Scientists at Aston University in Birmingham, UK, have come up with a technique to minimize mobile phone power consumption by as much as 60 percent.
Their research — published in Transactions on Emerging Telecommunications Technologies Journal — has produced a hybrid mobile-cloud computing platform that can automagically identify and offload the most power-hungry parts of an application to run on remote servers.
The scientists claim that, while mobile-cloud hybrid computing is not a new thing (Google Maps is a good example) this is the first time in which a generic framework flexible enough to be deployed in any app has been developed.

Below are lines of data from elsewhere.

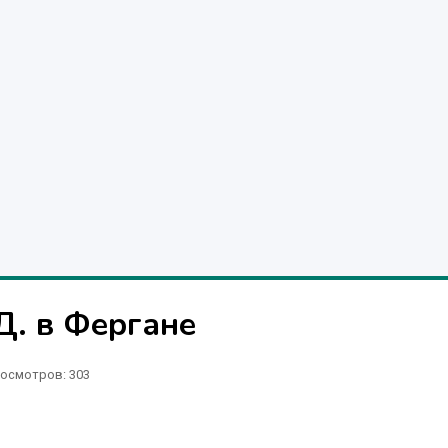
 в Фергане
осмотров: 303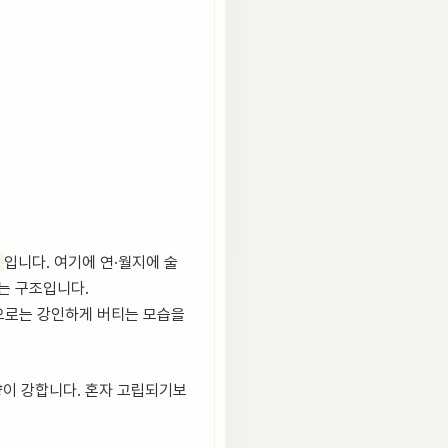
입니다. 여기에 연·월지에 술
되는 구조입니다.
겉으로는 강인하게 버티는 모습을
향이 강합니다. 혼자 고립되기보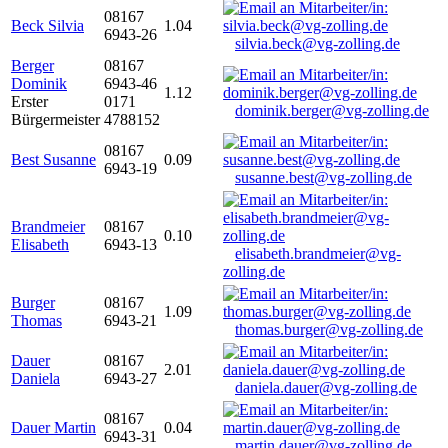
08167
Beck Silvia
1.04
6943-26
silvia.beck@vg-zolling.de
Berger
08167
Dominik
6943-46
1.12
Erster
0171
dominik.berger@vg-zolling.de
Bürgermeister
4788152
08167
Best Susanne
0.09
6943-19
susanne.best@vg-zolling.de
Brandmeier
08167
0.10
Elisabeth
6943-13
elisabeth.brandmeier@vg-
zolling.de
Burger
08167
1.09
Thomas
6943-21
thomas.burger@vg-zolling.de
Dauer
08167
2.01
Daniela
6943-27
daniela.dauer@vg-zolling.de
08167
Dauer Martin
0.04
6943-31
martin.dauer@vg-zolling.de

The key to their solution, they say, is in the optimization algorithms that find out what are the parts that can be off-loaded to the cloud.

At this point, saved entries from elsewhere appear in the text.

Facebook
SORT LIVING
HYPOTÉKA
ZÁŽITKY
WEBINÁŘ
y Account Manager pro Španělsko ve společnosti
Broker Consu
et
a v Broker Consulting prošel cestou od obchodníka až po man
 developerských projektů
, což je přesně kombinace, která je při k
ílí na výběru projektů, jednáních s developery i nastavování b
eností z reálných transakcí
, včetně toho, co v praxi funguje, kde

Since these parts aren’t running on the local iron, the phone will no need to spend computing cycles on them, thus saving battery power.
The engineers at Aston University, led by doctoral researcher Amir Akbar, have managed to do it while at the same time greatly limiting the communication between the phone and the cloud.
According to Akbar, their tools had a huge impact on two real world applications: “On one [an Instagram clone] our results showed that battery consumption could be reduced by over 60%, at an additional cost of just over 1 MB of network usage,” he said. On a second app — the open source app Mather — he claims their optimized version used 35% less power, “at a cost of less than 4 KB additional data”.
There’s only two downsides to this hybrid solution: The first is that it will only work if there’s a network connection. But this will only negate the power savings, as then the app will run all the code locally, as usual.
The second one is a potential problem with data privacy, but we are already using cloud apps full of private data over encrypted connections — like Google Docs, Office 365, or Facebook — so that wouldn’t be much of a problem either.
I for sure would like all app developers to optimize their apps so I can save up to 60 percent of my battery life. Anything to make me forget about the power plug for a few days is fine by me.